[Start of section]

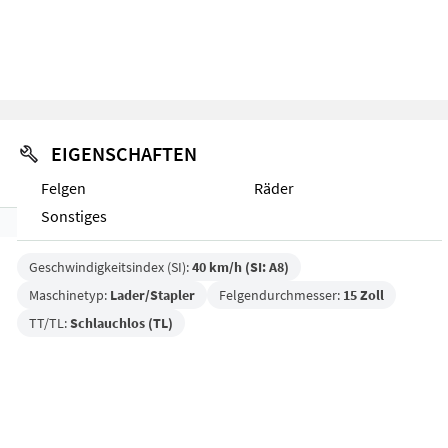
EIGENSCHAFTEN
Felgen
Räder
Sonstiges
Geschwindigkeitsindex (SI):
40 km/h (SI: A8)
Maschinetyp:
Lader/Stapler
Felgendurchmesser:
15 Zoll
TT/TL:
Schlauchlos (TL)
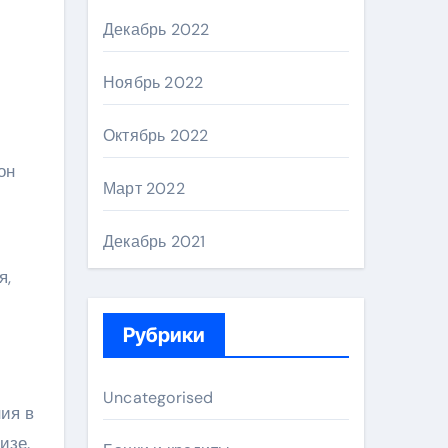
Декабрь 2022
Ноябрь 2022
Октябрь 2022
он
Март 2022
Декабрь 2021
я,
Рубрики
Uncategorised
ния в
изе.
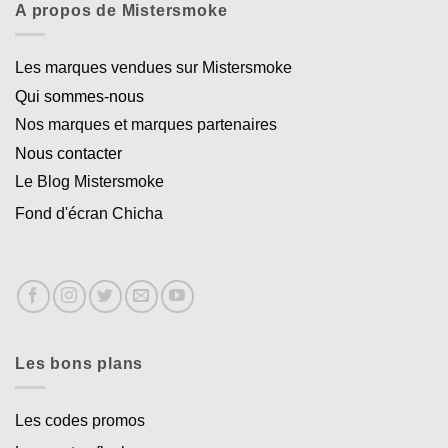
A propos de Mistersmoke
Les marques vendues sur Mistersmoke
Qui sommes-nous
Nos marques et marques partenaires
Appliquer les filtres
Nous contacter
Le Blog Mistersmoke
Fond d'écran Chicha
Les bons plans
Les codes promos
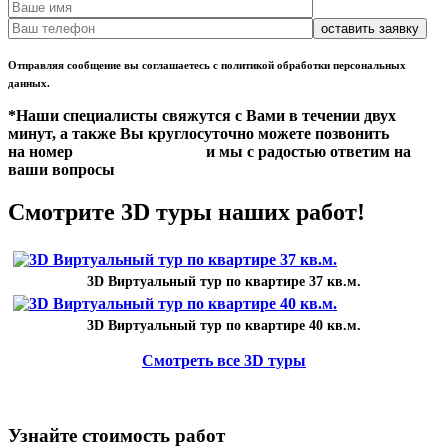
Отправляя сообщение вы соглашаетесь с политикой обработки персональных
данных.
*Наши специалисты свяжутся с Вами в течении двух
минут, а также Вы круглосуточно можете позвонить
на номер
+7 (351) 220-96-21
и мы с радостью ответим на
ваши вопросы
Смотрите 3D туры наших работ!
3D Виртуальный тур по квартире 37 кв.м.
3D Виртуальный тур по квартире 40 кв.м.
Смотреть все 3D туры
Узнайте стоимость работ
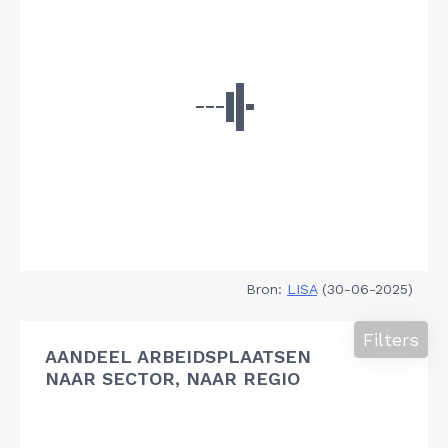
Bron:
LISA
(30-06-2025)
Filters
AANDEEL ARBEIDSPLAATSEN
NAAR SECTOR, NAAR REGIO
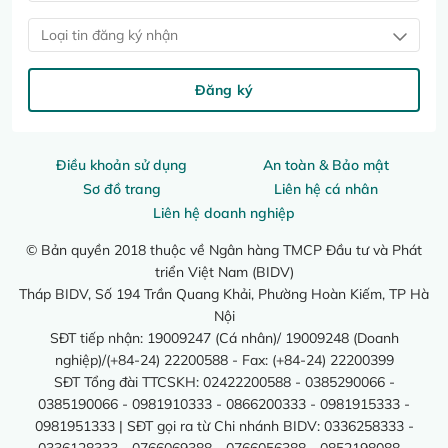
Loại tin đăng ký nhận
Đăng ký
Điều khoản sử dụng
An toàn & Bảo mật
Sơ đồ trang
Liên hệ cá nhân
Liên hệ doanh nghiệp
© Bản quyền 2018 thuộc về Ngân hàng TMCP Đầu tư và Phát
triển Việt Nam (BIDV)
Tháp BIDV, Số 194 Trần Quang Khải, Phường Hoàn Kiếm, TP Hà
Nội
SĐT tiếp nhận: 19009247 (Cá nhân)/ 19009248 (Doanh
nghiệp)/(+84-24) 22200588 - Fax: (+84-24) 22200399
SĐT Tổng đài TTCSKH: 02422200588 - 0385290066 -
0385190066 - 0981910333 - 0866200333 - 0981915333 -
0981951333 | SĐT gọi ra từ Chi nhánh BIDV: 0336258333 -
0336128333 - 0766069388 - 0766056388 - 0852198088 -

[End of section]

Instructions to follow:
When a line in the listing includes the word "туры", report that line in full.

Exercise answer:
Смотрите 3D туры наших работ!
Смотреть все 3D туры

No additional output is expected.